═════ Texto de referência ═════

Divulgação/Escola de Quebrada/Paramount +
Por: Egberto Santana
Opinião
Publicado em 03.03.2023 | 14:53 | Alterado em 03.03.2023 | 14:55
Dentro das periferias paulistanas existem códigos, regras e imagens que sobrevivem à parte ou em paralelo aos valores dos grandes centros. Seja na aliança da vizinhança pela fofoca, pelas crianças jogando pipa, o toque de visão dos mais velhos, o salão de barbearia ou a adega. Quando se trata do prédio escolar, não é diferente.
“Escola de Quebrada”, filme produzido pela Kondzilla para a Paramount+, busca desenhar o universo particular periférico do ensino médio dentro de um conflito de amadurecimento, em uma obra que conta atores crias das periferias da cidade.
Reconhecida pelo trabalho na produção de artistas do funk, entre outras ações, a Kondzilla vem cada vez mais entrando no ramo cinematográfico e já realizou a série ‘Funkbol’ para o streaming, que trouxe a conexão entre o funk e o futebol, com relatos de MCs e jogadores. Agora a ideia foi adentrar ao mundo da vida na escola.
A trama é conhecida: Luan (Mauricio Sasi) acaba de entrar no ensino médio e deseja mudar sua identidade. Ele quer conquistar a atenção da paixão que ele carrega desde a creche: Camila (Laura Castro). Para tanto, vai precisar da ajuda dos amigos, a inteligente e dedicada Rayane (Bea Oliveira) e o nerd e gamer David (Lucas Righi). O trio embarca em uma aventura inesperada cheia de problemas para o protagonista.
Mauricio Sasi, o protagonista, é cria de São Miguel Paulista e o primeiro ator gerenciado pela Kondzilla. O ator vem do teatro e hoje, por conta do trabalho, mora em Guarulhos, território de Lucas Righi. Bea Oliveira completa o trio periférico, moradora do Itaim Paulista.
Mas essa típica história colegial tem um porém: é a zona leste da periferia de São Paulo. Os grupos da escola são as mandrakas, os mil grau, a galera do futebol, os chavosos e os engraçadões, como narra o próprio Luan no começo do filme.
Camila, ao invés de ser a patricinha, é a mandraka, as garotas estilosas da quebrada. Os elementos morais que unem todas as panelinhas é o interclasse e o grêmio estudantil.
E se tem um vilão realmente pronto para colocar qualquer aluno do ensino médio de quebrada com medo é a diretora, interpretada por Mawusi Tulani.
Afinal, atire a primeira pedra o estudante de escola pública que nunca se assustou com a chegada da diretora e comemorou quando ela anunciou a falta de uma professora.
Vale destacar o aliado cômico da diretora, o inspetor “Piu Piu”, interpretado pelo comediante Oscar Filho e a professora aliada dos alunos, Elizabeth, interpretada pela atriz global Jéssica Barbosa.
O longa transforma as percepções dos jovens vindos de escola pública das periferias em um universo audiovisual que podemos relacionar com as aventuras de “Todo Mundo Odeia o Chris”, para ficar em um exemplo consagrado, onde o protagonista também é um jovem negro.

═════

* Tarefa proposta 1 *
Transcreva da listagem, sem mudar nada, tudo o que vai da linha que contém "Polymeric Flexible Hose and Tubing Market Major" até a linha que contém "<strong><b>The Middle East", com as duas incluídas.
O texto e a listagem não têm nenhuma relação entre si.

═════ Listagem da tarefa ═════

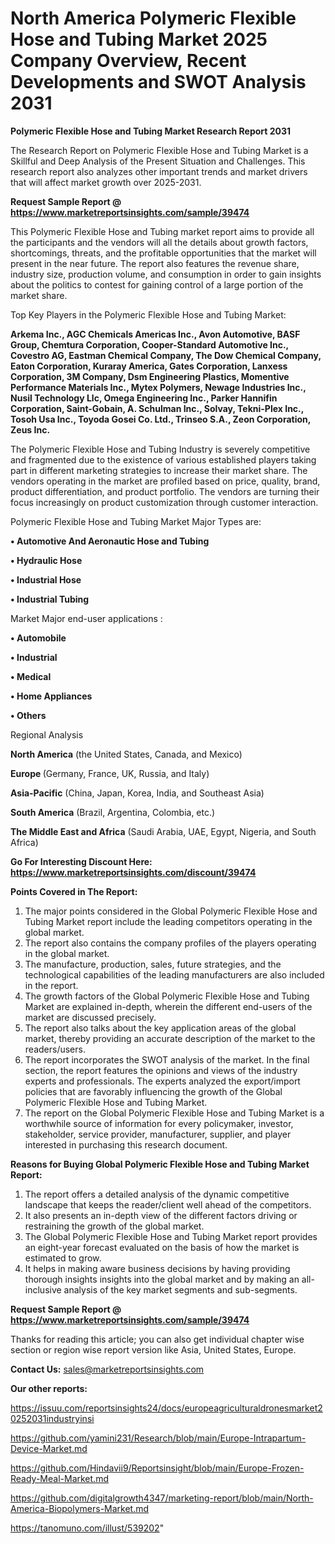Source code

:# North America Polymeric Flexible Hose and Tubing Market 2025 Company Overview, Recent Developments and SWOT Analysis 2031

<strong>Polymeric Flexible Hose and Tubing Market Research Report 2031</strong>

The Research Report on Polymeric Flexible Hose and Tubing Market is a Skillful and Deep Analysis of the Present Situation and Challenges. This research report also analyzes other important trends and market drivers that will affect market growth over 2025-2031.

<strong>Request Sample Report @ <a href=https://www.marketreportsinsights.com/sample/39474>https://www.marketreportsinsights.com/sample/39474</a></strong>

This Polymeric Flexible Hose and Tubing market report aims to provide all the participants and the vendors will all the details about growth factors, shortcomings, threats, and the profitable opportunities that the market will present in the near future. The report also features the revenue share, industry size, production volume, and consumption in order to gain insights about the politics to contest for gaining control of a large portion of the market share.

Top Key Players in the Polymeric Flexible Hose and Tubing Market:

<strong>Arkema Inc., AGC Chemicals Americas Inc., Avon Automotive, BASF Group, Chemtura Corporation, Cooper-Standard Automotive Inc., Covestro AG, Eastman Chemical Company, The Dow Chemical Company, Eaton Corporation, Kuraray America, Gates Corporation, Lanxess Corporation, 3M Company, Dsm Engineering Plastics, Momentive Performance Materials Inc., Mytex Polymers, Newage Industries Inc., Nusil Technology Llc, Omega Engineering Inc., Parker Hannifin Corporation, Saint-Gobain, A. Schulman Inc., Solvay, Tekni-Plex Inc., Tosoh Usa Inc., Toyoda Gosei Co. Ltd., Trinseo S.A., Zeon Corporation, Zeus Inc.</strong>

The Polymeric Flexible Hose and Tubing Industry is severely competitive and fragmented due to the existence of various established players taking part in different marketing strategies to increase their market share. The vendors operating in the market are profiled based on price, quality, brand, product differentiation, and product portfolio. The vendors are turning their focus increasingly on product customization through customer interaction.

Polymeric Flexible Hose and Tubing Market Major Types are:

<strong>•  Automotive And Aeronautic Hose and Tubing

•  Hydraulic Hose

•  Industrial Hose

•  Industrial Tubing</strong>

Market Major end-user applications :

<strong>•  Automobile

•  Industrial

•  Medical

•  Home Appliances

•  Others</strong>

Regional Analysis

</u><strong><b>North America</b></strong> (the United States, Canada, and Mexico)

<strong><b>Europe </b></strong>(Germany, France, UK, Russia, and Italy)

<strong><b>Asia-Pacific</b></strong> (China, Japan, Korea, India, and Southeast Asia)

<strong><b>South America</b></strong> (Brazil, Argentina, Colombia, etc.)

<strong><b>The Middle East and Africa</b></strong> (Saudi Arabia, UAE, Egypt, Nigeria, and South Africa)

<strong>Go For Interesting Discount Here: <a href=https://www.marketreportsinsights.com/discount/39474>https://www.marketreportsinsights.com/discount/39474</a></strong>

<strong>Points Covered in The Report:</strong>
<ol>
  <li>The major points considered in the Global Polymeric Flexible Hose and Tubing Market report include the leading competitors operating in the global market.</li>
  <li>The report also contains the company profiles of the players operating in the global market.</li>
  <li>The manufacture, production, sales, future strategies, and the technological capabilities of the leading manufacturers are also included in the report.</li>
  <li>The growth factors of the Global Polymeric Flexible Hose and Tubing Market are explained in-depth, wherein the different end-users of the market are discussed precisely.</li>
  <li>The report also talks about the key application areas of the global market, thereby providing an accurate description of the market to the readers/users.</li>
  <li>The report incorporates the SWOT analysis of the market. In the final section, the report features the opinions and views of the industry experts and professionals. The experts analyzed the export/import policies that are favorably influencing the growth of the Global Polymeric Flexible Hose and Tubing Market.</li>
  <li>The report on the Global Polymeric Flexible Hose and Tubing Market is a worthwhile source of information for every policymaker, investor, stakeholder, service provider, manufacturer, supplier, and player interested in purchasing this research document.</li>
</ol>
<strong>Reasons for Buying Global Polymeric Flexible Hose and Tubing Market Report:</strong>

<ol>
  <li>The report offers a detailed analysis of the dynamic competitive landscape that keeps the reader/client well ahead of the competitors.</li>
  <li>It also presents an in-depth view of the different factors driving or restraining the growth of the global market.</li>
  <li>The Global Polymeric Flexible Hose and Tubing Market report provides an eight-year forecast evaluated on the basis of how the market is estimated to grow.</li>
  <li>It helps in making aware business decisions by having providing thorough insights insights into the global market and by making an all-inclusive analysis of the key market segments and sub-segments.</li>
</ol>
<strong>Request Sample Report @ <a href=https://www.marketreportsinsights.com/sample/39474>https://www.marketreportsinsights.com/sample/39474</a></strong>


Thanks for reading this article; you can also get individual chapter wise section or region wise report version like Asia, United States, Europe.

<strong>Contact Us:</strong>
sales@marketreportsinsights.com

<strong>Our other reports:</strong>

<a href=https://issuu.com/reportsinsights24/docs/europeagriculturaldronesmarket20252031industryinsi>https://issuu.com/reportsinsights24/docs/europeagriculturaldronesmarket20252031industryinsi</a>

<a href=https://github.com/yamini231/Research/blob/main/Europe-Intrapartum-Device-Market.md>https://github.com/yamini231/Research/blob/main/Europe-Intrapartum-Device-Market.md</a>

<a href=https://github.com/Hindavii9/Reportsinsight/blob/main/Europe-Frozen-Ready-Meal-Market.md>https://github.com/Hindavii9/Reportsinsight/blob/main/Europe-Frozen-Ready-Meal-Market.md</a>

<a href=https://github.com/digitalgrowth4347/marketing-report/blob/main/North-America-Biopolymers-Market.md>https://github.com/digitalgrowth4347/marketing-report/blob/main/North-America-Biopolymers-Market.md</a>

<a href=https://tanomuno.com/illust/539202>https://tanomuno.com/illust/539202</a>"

═════
═════ Listagem da tarefa ═════

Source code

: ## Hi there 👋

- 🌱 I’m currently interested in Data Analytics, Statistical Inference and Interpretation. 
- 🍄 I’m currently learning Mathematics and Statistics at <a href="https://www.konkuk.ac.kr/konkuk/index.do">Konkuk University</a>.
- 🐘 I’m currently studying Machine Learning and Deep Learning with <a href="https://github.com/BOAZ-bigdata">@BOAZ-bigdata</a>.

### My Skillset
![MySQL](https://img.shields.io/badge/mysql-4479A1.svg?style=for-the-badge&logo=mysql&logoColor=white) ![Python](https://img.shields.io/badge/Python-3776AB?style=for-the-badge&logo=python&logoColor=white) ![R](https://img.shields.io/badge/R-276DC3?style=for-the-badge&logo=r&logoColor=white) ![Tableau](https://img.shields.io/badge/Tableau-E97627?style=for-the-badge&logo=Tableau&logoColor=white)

═════
═════ Listagem da tarefa ═════

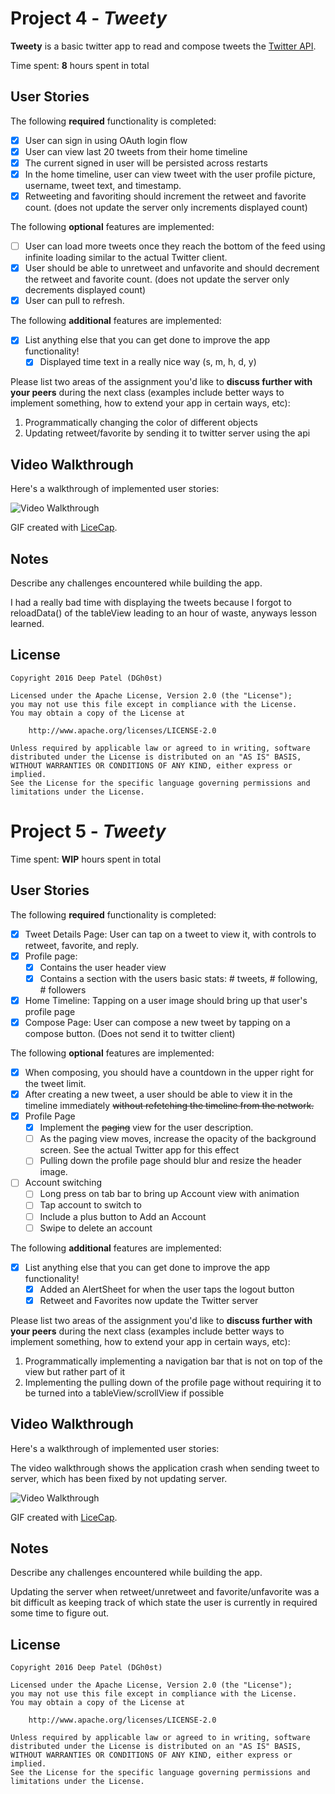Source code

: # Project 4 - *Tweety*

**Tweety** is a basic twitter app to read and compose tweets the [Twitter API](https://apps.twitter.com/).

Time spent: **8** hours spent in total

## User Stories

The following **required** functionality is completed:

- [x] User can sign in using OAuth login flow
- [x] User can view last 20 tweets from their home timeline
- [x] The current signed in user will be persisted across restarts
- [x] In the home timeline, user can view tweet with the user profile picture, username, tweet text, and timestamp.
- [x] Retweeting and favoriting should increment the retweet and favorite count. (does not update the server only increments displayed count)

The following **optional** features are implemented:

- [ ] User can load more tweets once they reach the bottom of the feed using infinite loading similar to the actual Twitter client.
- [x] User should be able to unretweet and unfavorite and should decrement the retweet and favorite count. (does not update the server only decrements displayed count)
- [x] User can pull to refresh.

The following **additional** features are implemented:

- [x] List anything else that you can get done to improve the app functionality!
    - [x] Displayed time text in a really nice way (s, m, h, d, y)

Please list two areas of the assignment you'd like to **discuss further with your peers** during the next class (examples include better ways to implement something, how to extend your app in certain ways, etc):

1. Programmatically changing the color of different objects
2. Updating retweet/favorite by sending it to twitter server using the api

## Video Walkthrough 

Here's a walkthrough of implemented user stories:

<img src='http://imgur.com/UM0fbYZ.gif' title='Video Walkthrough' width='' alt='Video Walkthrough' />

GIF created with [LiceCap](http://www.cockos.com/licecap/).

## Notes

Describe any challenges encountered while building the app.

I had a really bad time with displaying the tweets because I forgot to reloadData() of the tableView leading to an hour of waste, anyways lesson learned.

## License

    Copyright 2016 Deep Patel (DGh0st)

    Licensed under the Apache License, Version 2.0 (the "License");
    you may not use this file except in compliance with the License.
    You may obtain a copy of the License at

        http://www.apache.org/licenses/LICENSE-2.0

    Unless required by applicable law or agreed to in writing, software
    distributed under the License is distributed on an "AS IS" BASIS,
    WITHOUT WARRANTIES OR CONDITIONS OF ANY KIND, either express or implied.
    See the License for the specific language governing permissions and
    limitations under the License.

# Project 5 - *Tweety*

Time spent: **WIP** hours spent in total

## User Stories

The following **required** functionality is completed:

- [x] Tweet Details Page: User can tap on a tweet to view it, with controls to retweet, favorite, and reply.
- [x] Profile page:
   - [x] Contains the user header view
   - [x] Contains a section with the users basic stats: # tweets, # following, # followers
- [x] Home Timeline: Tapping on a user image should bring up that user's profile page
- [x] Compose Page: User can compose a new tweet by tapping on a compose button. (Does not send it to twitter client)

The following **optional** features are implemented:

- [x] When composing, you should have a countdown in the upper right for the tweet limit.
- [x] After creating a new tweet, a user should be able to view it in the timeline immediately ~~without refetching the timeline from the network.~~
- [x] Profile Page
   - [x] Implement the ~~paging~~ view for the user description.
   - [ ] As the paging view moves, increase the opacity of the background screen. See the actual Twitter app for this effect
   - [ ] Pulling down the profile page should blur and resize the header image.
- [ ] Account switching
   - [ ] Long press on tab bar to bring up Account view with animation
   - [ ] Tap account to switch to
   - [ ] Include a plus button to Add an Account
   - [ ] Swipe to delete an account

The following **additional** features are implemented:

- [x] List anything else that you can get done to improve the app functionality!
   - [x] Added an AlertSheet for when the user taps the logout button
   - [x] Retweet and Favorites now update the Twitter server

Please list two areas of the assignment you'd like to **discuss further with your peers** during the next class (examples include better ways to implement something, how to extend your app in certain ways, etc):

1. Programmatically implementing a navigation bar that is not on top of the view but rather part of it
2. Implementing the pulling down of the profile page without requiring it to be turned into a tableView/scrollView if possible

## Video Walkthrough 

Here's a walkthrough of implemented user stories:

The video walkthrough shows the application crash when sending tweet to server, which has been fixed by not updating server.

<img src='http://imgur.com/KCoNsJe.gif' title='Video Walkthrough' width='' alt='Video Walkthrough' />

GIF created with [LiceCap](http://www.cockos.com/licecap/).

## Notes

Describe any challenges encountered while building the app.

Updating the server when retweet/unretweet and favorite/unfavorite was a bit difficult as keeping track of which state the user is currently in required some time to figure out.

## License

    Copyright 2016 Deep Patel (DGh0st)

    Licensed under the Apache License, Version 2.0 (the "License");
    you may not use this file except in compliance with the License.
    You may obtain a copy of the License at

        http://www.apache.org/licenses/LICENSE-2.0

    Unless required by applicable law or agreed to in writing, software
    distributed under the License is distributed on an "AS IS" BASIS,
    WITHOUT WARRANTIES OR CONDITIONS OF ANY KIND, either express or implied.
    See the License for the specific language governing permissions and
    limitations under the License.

═════

* Tarefa proposta 2 *
Responda com base no texto sobre o filme “Escola de Quebrada”:
(a) Quem interpreta a diretora?
(b) Em que bairro mora Bea Oliveira?
(c) Qual série a Kondzilla já fez para o streaming?

* Resultado da tarefa 1 *
Polymeric Flexible Hose and Tubing Market Major Types are:

<strong>•  Automotive And Aeronautic Hose and Tubing

•  Hydraulic Hose

•  Industrial Hose

•  Industrial Tubing</strong>

Market Major end-user applications :

<strong>•  Automobile

•  Industrial

•  Medical

•  Home Appliances

•  Others</strong>

Regional Analysis

</u><strong><b>North America</b></strong> (the United States, Canada, and Mexico)

<strong><b>Europe </b></strong>(Germany, France, UK, Russia, and Italy)

<strong><b>Asia-Pacific</b></strong> (China, Japan, Korea, India, and Southeast Asia)

<strong><b>South America</b></strong> (Brazil, Argentina, Colombia, etc.)

<strong><b>The Middle East and Africa</b></strong> (Saudi Arabia, UAE, Egypt, Nigeria, and South Africa)

* Resultado da tarefa 2 *
(a) Mawusi Tulani.
(b) No Itaim Paulista.
(c) ‘Funkbol’.